Ativista Brasileira do Greenpeace é acusada de pirataria pela Justiça da Rússia

Ana Paula Maciel pode ser condenada a 15 anos de prisão.

A bióloga e ativista brasileira do Greenpeace, Ana Paula Maciel, acaba de ser acusada formalmente de pirataria pela Justiça da Rússia. Ela pode ser condenada a até 15 anos de prisão por conta disso. E não é a única: até o momento, 12 outros ativistas e um cinegrafista estão na mesma situação. Nas próximas horas, os promotores russos devem apresentar as acusações ao restante do grupo que participou do protesto pacífico no dia 18 de setembro, contra a exploração de petróleo no Ártico.

Desde o início, um time de advogados e membros do Greenpeace está de prontidão na Rússia, fazendo o possível para que os ativistas sejam soltos. Mais de 800 mil pessoas ao redor do mundo já enviaram mensagens às embaixadas russas, pedindo a libertação dos ativistas.

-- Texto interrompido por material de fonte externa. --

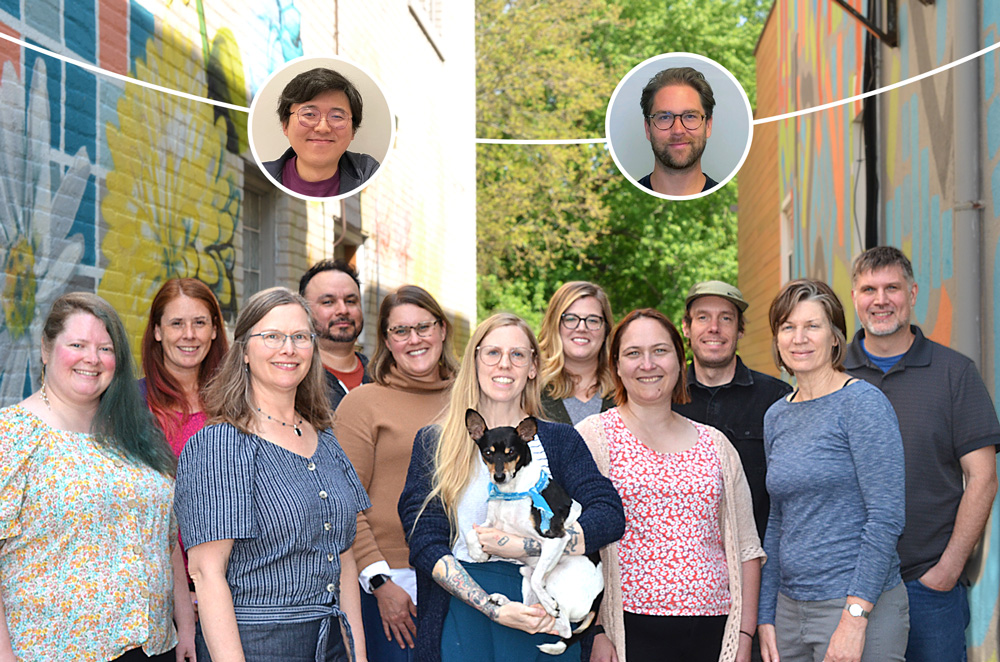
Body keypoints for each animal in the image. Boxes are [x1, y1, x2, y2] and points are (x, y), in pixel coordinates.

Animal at [466, 408, 604, 656]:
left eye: (511, 452)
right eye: (488, 453)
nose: (499, 477)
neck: (511, 491)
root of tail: (598, 600)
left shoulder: (555, 538)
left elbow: (541, 576)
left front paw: (549, 603)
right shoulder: (492, 523)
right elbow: (472, 533)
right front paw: (478, 553)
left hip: (558, 580)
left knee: (564, 627)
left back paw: (549, 607)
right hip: (525, 577)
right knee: (530, 608)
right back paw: (504, 602)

Há 40 anos, o Greenpeace promove protestos não violentos no mundo inteiro, defendendo o meio ambiente e a paz. A acusação de pirataria é uma das maiores ameaças que a Greenpeace já recebeu em décadas de ativismo pacífico, ativismo pacífico não é crime.
No próximo sábado, o Greenpeace do Brasil irá se unir a dezenas de países em uma mobilização global pelos ativistas presos.